ADHD drugs have no long-term growth effects: study

Neither attention deficit hyperactivity disorder (ADHD) nor medications used to treat it have a long-term impact on kids’ growth, a new study published online in The Journal of Pediatrics suggests.

Previous studies have shown that medication may make kids with ADHD eat less and grow slower than their peers without the condition - at least at first. According to the Centers for Disease Control and Prevention, almost 10 percent of boys and 6 percent of girls have been diagnosed with ADHD.

“There have been concerns in the literature about the use of ADHD medications and their effect on growth,” Dr. Stephen Faraone, a psychiatrist at Upstate Medical University in Syracuse, New York, and one of the study’s authors, told Reuters Health. “We found that that (growth) delay tends to be most prominent in the first year or so, and tends to attenuate over time.”

Dr. Faraone and his colleagues measured and weighed 261 kids with and without ADHD that they had been following for at least ten years. Most of the kids with ADHD had spent at least some of that time on stimulants, such as Ritalin and Adderall.

At the end of the study, there was no difference in the height or weight of the kids - now mostly adults - who had ADHD and those that didn’t. There was also no relationship between their height and weight and how long they had been on medication, if at all.

Stimulant drugs are the most popular treatment for ADHD and are FDA approved for this purpose. The FDA has also approved non-stimulant drugs, which are not thought to affect growth. In addition to or instead of taking medications, many kids with ADHD get behavioral therapy and special help in the classroom.

Stimulants have been shown to delay growth when kids take them for a long time. The medications make some kids less hungry and might affect bone growth or the release of certain hormones that influence height. But this study supports growing evidence that those effects might balance out over the long term.

“I think that’s the general opinion, that there is maybe a temporary effect when you start treatment and then it goes away,” Dr. James Swanson, director of the Child Development Center at the University of California, Irvine, told Reuters Health. “That’s what this study essentially supports.”

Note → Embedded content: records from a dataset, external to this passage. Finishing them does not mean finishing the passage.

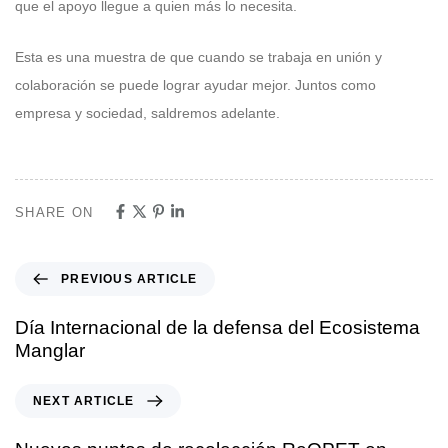
que el apoyo llegue a quien más lo necesita.
Esta es una muestra de que cuando se trabaja en unión y
colaboración se puede lograr ayudar mejor. Juntos como
empresa y sociedad, saldremos adelante.
SHARE ON
PREVIOUS ARTICLE
Día Internacional de la defensa del Ecosistema
Manglar
NEXT ARTICLE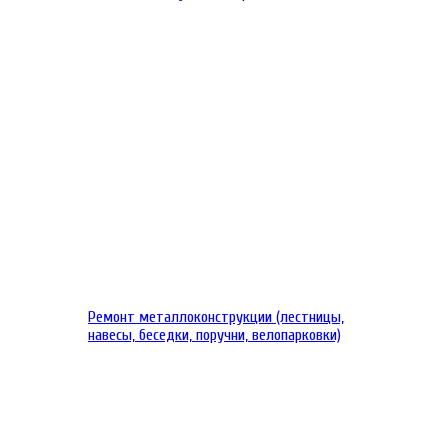
Ремонт металлоконструкции (лестницы,
навесы, беседки, поручни, велопарковки)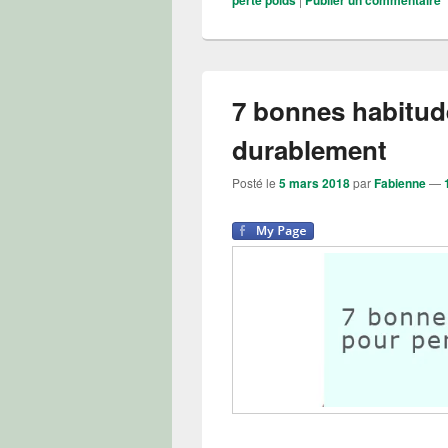
7 bonnes habitud
durablement
Posté le
5 mars 2018
par
Fabienne
—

All of the study’s authors have relationships with drug companies, some of which make stimulants. The lead author, Harvard University’s Dr. Joseph Biederman, was once called out by Iowa Senator Charles E. Grassley for the consulting fees he has received from such drug makers. The current study was funded by the government, a philanthropic fund, and the Eli Lilly and Company Foundation.

Swanson, who was not involved in the research, said that any long-term follow-up study like this one will lose some of its original subjects along the way, which could affect the results. The authors also point out that they couldn’t weigh and measure all the kids before they started taking medication, and they didn’t always know what dose of those medications kids were on.

Still, Swanson said, the study is interesting because it raises these questions, which can be addressed with further research. And to follow these kids for ten years, he said, was a substantial and significant effort.

SOURCE:

The Journal of Pediatrics, published online June 7, 2010.